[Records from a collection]
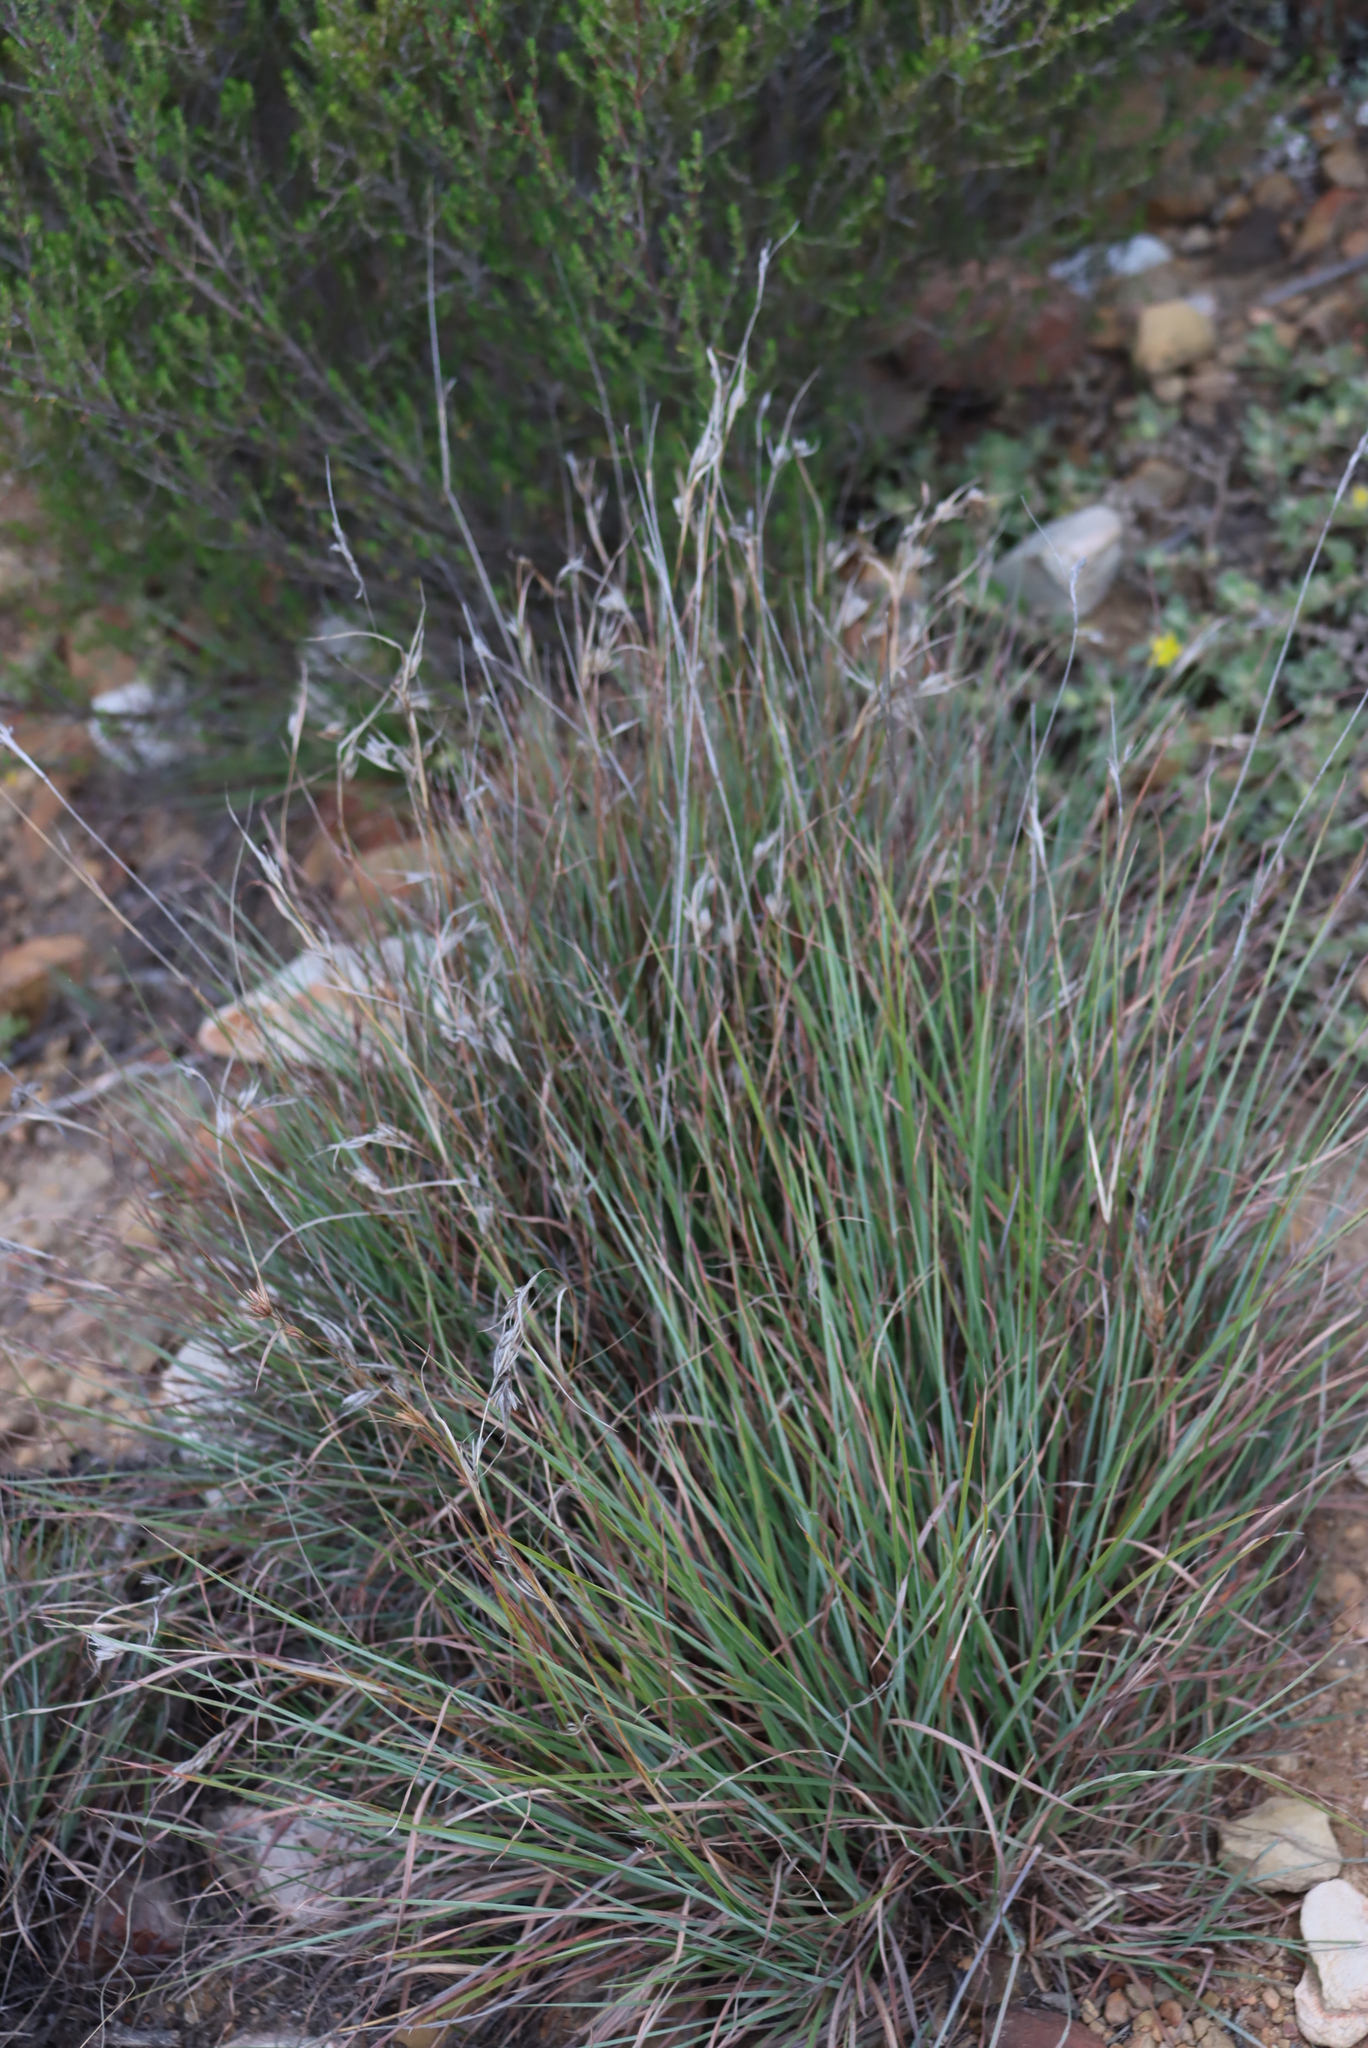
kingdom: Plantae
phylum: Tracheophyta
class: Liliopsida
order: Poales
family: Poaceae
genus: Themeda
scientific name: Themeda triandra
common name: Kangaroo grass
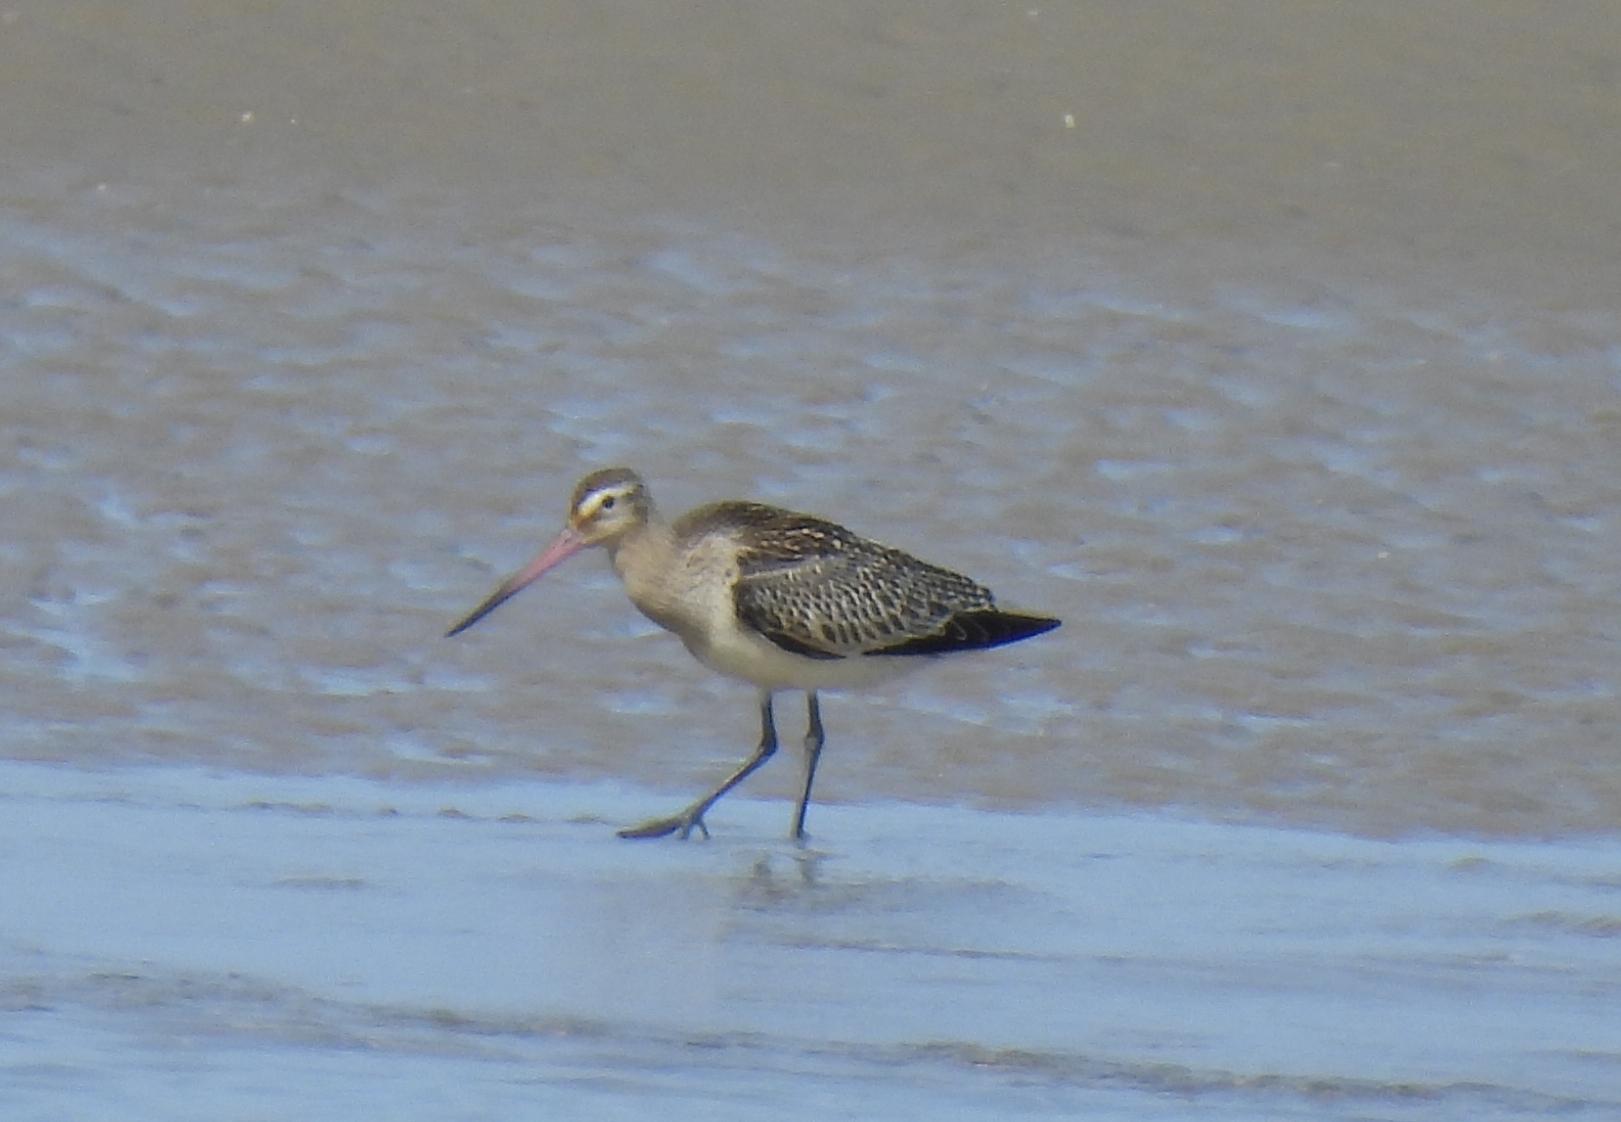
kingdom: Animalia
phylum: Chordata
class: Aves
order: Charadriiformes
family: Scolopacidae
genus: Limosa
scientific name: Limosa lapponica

PROMPT => Could you arrange every line of the material above as a single numbered list, omitting the blank lines and leaving the pictures out?

RIGHT ANSWER =>
1. kingdom: Plantae
2. phylum: Tracheophyta
3. class: Liliopsida
4. order: Poales
5. family: Poaceae
6. genus: Themeda
7. scientific name: Themeda triandra
8. common name: Kangaroo grass
9. kingdom: Animalia
10. phylum: Chordata
11. class: Aves
12. order: Charadriiformes
13. family: Scolopacidae
14. genus: Limosa
15. scientific name: Limosa lapponica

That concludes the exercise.